La fin

3 0 0
                                    

Je suis encore à la gare du Midi. J'ai dû quitter la maison tôt ce matin, je n'ai pas eu le choix. Depuis plusieurs heures déjà j'attends. J'erre, avec ma valise, et je me dis que tout est là. Que ma vie entière tient dans quelques carreaux de carrelage. Des pulls, mes Dr Martens, mes crayons. Mon corps d'un mètre soixante-huit. Je pourrais sauter dans n'importe quel train, pour l'Allemagne, ou les Pays-Bas, et partir, tout recommencer ailleurs. Je prends conscience que les souffrances sont proportionnelles au temps passé quelque part, que l'attachement aux lieux, aux gens et aux souvenirs est indissociable de la peine. D'abord il y a la découverte et les rencontres. Une phase d'exaltation solitaire durant laquelle on ne s'attache à rien d'autre qu'à des pensées. Puis s'installent les habitudes, celles des rues et des trams. Celles des visages, des odeurs, des tics de paroles, celles des singularités de chacun, qui nous rendent uniques et semblables à la fois. Nous formons un tout homogène. C'est quand on se sent intégré dans ce tout qu'arrivent les déceptions, lorsque nos spécificités se confrontent et nous apparaissent comme des différences. On passe alors de l'état de solitude à celui d'isolement; et s'ensuit une rupture, symbolique ou physique, inexorable.

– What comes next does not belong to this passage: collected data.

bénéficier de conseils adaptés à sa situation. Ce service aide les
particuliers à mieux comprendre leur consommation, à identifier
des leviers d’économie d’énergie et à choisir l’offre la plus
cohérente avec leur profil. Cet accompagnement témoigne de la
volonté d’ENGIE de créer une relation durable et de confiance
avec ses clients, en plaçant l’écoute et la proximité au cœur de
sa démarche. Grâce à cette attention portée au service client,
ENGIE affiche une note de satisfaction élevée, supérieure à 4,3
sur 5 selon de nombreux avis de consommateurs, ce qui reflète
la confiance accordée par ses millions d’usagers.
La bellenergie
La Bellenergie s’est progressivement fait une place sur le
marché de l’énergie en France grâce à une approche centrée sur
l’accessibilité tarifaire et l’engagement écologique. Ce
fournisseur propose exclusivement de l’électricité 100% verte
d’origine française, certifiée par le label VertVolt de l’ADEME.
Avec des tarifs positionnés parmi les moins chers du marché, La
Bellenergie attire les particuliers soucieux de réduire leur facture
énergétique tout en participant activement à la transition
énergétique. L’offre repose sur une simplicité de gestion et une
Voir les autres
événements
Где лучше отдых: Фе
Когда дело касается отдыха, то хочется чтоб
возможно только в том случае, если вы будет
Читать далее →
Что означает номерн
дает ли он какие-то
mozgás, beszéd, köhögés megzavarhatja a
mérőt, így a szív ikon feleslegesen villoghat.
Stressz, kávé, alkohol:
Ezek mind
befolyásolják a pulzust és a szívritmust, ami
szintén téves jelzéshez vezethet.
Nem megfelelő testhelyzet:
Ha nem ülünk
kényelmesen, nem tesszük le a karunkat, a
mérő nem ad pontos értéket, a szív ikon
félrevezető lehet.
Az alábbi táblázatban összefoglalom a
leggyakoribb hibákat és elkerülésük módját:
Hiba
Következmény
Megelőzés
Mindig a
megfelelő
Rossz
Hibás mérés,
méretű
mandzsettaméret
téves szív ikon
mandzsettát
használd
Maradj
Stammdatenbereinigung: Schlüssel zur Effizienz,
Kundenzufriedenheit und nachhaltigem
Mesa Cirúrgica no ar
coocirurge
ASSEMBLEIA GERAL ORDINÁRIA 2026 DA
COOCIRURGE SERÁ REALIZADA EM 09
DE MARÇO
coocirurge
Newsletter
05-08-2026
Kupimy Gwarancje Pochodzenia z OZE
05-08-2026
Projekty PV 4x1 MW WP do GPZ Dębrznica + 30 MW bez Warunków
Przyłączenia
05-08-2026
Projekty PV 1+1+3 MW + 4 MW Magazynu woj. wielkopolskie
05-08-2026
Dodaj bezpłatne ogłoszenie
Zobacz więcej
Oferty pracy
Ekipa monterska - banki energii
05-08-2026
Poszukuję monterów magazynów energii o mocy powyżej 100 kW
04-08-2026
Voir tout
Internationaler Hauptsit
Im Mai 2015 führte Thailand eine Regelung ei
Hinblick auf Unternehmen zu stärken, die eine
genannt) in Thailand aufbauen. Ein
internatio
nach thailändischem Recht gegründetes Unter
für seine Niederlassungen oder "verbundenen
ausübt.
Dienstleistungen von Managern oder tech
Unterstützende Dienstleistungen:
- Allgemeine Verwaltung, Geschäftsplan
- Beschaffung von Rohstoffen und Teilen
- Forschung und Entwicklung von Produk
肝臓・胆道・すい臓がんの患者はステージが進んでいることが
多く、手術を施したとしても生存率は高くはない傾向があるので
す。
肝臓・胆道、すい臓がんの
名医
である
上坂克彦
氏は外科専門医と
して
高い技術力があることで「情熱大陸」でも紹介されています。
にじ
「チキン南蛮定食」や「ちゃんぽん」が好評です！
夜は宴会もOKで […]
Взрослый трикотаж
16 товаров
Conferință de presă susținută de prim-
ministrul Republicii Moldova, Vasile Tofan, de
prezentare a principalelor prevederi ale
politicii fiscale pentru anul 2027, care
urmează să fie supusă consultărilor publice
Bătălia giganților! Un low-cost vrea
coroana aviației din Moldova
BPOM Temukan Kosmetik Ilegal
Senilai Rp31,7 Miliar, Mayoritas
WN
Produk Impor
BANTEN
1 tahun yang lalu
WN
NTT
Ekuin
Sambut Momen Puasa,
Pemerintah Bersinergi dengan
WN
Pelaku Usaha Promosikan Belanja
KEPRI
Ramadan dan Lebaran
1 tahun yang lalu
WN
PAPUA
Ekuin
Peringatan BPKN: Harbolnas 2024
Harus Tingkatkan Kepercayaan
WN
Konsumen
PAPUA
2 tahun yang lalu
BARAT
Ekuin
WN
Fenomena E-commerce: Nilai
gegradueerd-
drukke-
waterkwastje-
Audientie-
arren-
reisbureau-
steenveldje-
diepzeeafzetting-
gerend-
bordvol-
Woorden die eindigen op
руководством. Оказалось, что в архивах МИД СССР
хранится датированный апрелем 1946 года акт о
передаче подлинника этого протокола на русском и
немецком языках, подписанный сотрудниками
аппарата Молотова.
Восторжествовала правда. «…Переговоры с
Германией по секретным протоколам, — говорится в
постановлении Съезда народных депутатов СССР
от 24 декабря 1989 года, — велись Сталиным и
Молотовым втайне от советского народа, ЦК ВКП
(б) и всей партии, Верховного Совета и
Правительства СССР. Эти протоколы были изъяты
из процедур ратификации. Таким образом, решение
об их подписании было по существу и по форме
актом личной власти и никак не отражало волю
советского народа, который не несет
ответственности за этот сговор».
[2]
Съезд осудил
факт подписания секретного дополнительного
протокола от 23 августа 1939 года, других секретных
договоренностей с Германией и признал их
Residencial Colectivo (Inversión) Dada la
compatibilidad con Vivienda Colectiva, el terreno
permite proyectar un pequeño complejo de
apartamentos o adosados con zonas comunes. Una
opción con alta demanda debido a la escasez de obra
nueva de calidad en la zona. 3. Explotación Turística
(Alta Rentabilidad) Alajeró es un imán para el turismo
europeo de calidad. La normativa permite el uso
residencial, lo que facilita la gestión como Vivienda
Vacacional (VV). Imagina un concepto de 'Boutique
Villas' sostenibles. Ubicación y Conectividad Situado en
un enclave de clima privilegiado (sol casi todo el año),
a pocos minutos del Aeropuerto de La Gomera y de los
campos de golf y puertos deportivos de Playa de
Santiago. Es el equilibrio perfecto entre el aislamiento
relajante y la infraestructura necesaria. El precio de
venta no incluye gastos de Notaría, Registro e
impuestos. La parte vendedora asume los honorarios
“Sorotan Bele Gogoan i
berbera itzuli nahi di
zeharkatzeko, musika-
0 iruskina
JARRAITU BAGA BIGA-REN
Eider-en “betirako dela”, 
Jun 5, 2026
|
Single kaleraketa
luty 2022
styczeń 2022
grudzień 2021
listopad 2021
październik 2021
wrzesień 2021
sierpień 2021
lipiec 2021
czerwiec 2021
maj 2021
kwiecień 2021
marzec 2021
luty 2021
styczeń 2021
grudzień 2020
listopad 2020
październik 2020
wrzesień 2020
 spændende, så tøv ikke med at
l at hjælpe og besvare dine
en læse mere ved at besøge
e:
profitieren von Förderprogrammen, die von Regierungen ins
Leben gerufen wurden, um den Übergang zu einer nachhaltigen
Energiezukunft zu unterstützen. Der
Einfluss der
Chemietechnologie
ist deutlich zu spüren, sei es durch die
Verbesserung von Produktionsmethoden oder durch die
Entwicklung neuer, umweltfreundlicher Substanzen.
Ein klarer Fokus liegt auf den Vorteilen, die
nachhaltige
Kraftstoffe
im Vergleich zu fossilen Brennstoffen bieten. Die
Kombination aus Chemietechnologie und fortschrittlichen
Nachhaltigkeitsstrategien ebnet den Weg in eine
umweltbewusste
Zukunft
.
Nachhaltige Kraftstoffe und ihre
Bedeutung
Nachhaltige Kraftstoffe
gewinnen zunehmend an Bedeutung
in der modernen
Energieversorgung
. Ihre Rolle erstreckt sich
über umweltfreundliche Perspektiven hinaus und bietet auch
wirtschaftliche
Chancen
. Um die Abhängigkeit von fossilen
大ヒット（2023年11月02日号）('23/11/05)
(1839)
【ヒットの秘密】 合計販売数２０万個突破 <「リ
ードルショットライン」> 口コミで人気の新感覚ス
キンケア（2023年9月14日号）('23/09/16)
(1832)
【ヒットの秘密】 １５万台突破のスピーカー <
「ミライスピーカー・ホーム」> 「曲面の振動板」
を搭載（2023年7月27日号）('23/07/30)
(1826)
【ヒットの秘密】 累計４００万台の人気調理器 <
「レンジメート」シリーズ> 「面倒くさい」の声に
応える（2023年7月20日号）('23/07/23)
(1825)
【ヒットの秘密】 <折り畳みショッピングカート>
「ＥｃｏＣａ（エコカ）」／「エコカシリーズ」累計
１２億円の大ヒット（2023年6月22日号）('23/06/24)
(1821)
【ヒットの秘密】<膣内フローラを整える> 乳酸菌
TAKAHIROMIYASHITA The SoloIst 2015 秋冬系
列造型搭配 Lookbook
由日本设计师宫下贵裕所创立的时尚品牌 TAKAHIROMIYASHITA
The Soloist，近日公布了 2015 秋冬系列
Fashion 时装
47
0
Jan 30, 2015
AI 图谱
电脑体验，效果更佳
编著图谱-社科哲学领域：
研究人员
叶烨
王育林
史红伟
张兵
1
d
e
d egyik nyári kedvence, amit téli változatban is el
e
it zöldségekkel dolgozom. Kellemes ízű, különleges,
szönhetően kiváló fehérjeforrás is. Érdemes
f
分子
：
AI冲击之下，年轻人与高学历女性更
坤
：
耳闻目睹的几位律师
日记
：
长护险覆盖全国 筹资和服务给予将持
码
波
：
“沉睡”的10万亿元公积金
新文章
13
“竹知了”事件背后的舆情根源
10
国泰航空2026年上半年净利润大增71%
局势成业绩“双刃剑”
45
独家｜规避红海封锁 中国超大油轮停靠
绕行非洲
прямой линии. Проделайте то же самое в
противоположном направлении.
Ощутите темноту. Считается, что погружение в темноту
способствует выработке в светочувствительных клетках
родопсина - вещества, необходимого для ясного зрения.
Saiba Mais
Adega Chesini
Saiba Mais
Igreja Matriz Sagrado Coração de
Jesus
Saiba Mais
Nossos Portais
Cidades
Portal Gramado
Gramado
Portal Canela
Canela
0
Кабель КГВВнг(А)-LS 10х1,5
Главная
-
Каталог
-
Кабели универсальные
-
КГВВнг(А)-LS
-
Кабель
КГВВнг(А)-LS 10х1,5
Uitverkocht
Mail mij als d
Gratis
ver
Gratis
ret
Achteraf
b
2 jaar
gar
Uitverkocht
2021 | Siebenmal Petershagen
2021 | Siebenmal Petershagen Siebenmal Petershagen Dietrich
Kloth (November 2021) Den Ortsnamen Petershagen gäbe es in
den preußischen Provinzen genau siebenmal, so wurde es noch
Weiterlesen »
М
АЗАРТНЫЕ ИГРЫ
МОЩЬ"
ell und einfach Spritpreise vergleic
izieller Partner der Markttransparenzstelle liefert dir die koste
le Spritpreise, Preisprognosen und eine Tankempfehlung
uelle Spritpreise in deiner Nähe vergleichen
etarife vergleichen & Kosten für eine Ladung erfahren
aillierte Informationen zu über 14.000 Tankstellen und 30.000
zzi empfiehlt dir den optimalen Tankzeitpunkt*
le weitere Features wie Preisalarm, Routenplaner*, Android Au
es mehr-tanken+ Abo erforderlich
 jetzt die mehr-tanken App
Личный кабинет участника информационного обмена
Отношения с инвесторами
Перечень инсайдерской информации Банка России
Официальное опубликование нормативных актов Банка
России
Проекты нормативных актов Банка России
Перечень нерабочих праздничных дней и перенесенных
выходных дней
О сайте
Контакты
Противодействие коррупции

Je pourrais sauter dans n'importe quel train, pour l'Allemagne, ou les Pays-Bas, et tout recommencer. Et partir une nouvelle fois, quand les lieux me seront familiers, quand je recommencerai à aimer. Rompre avant que la douleur ne vienne me trouver. Rompre avant d'être dans l'incapacité de le faire.

Je pense à écrire. Je me suis souvent demandé comment débuter. On échauffe les muscles, on préchauffe les fours. Par quelle gymnastique d'esprit commence-t-on à écrire ? Une cigarette. Pour moi c'est ainsi que tout commence. Je m'assois sur un banc, dehors. J'ouvre mon sac à dos, presque toujours vide d'habitude, mais pas cette fois. Il y a mon foulard bleu coincé dans la fermeture éclair, mon chargeur de téléphone, une bouteille d'eau, et puis des tickets de carte bancaire, débris de mon séjour ici. Je n'ai plus d'argent. Je tâtonne le fond du sac. Elles sont toujours là, quelque part. Mes compagnes de solitude. Je sors le paquet, j'en pince une du bout des doigts et la pose entre mes lèvres. Je prends dans ma poche le Bic bleu que j'ai trouvé dans le parc de Laeken l'autre jour. J'allume et je tire. Je souffle par le nez des volutes blanches, qui tournoient autour de moi et lèchent ma carcasse vide. Sur le sol, des centaines de cadavres de temps : des filtres abricots qui gisent sur les pavés. J'en vois un qui fume encore, pousse un dernier souffle d'agonisant. Moi je tire de nouveau. Je vois la ligne rose courir sur le papier, lui faire un million de craquelures, et en une fraction de seconde, le réduire en cendres. Alors je me dis que c'est le temps lui-même qui meurt entre mes doigts.

Les lèvres me brûlent : c'est la fin.